If it had not been located on a dirt road, I’m not sure I would have believed I was in Mexico anymore. That’s what going to Flora Farms is like. I might as well have been in the United States based on the prices and concept.

This 56-acre organic farm in San Jose del Cabo provides food for the restaurant and market on-site, as well as for the homeowners. The grounds are stunning, with bananas dangling off trees in bunches, nopales cacti growing in a line like the other row crops, and herbs ready to be plucked by a sous chef. Guided tours of the garden are available.

Creative cocktails are available at the bar. (Image: Kathryn Reed)

While I enthusiastically embrace the farm-to-table concept, the feel of Flora Farms was a bit off putting, even though in some ways it is impressive. It felt a bit like a tourist trap. Like a place only visited by white people.
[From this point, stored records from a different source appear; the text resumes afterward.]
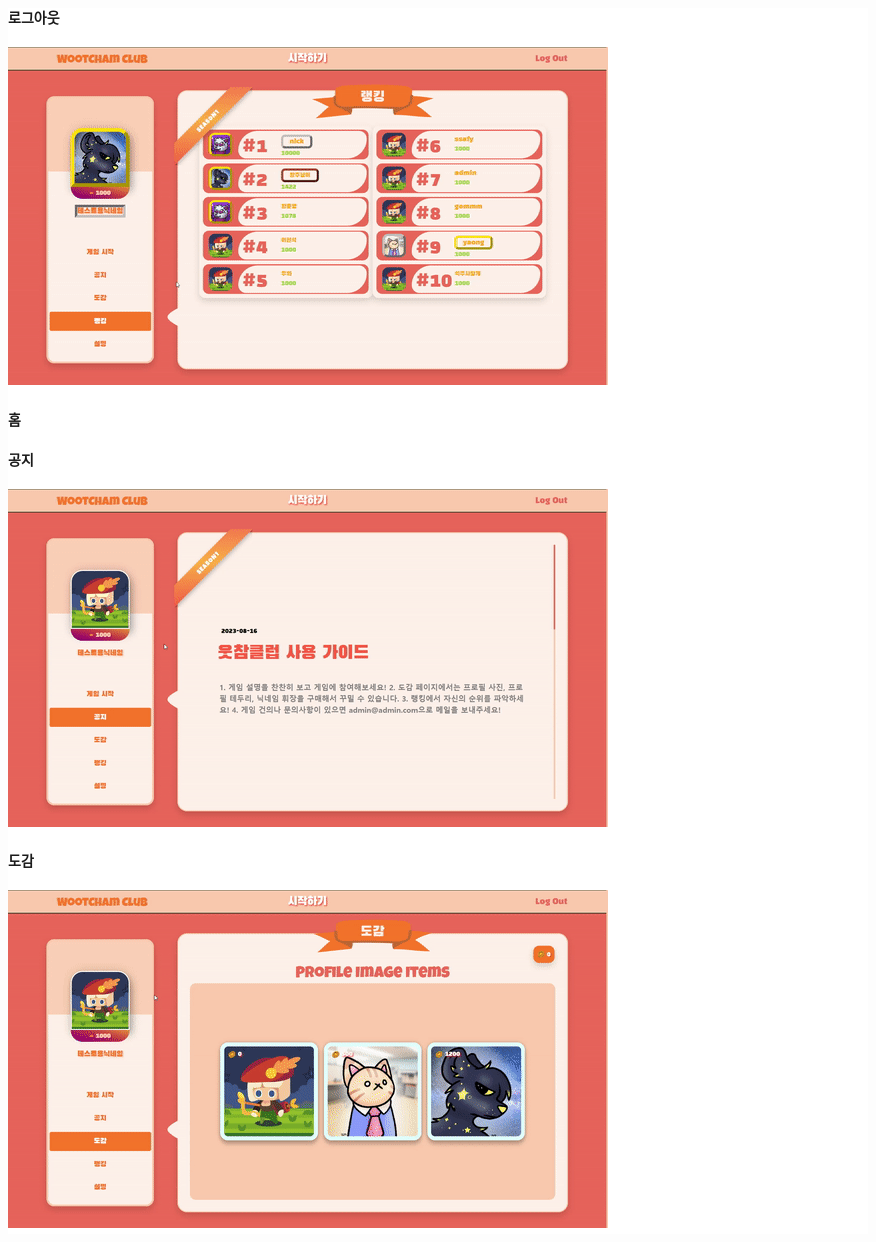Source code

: #### 로그아웃
![logout](/Docs/gif/logout.gif)

#### 홈

#### 공지
![notice](/Docs/gif/notice_user.gif)

#### 도감
![collection](/Docs/gif/collection_no_money.gif)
Other than workers, only white people were there. This isn’t to say Mexicans with money don’t go there. Money, though, is definitely what you need. The fact everything was in English was telling.

Flora Farms offers cooking classes for the public. This week people could have paid $115 to learn how to prepare roasted vegetable tacos. This included lunch and a cocktail. As a vegetarian, let me tell you this would be a rip off.
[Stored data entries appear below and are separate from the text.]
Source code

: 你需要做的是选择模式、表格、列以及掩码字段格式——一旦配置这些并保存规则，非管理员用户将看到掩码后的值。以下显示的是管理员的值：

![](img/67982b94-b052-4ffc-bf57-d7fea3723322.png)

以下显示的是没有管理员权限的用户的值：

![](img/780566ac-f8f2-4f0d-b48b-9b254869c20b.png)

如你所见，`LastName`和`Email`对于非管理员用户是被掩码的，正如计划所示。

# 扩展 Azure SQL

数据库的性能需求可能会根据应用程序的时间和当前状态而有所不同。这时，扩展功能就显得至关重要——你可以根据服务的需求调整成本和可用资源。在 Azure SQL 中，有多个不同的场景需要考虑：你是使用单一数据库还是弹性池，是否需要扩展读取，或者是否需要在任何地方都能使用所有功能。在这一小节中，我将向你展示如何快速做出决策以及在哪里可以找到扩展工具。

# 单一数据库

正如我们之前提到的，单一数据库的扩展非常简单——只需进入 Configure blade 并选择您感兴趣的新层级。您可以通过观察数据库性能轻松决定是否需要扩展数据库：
The Farmarita is their version of a margarita. (Image: Kathryn Reed)

A cocktail is all I’ve had at Flora Farms. While my Farmarita was unique (it’s made with heirloom carrot juice), it wasn’t worth $15 (U.S.).

What I didn’t know until going to Flora Farms in January is that people live there. This is from Flora Farm’s website, “The limited remaining inventory is for sale, however is [stet] available only to those who receive a private invitation.” It’s that exclusive. Residents at least have a private pool.

Nopal in the garden at Flora Farms. (Image: Kathryn Reed)

It doesn’t cost money to walk through the grounds, check out the restaurant, bar and little store. It’s a bit of a drive, though. A few stores are in the compound – selling soaps, clothing and other goods. There is also a spa.

Even though I didn’t eat there, I’m still wondering what all the hype is about. I had Airbnb guests rave about Flora Farms, even leaving behind some of the granola and mango jam for me. The granola tasted like any I’ve had from a grocery store and the jam wasn’t as good as what my friend, Jill, makes.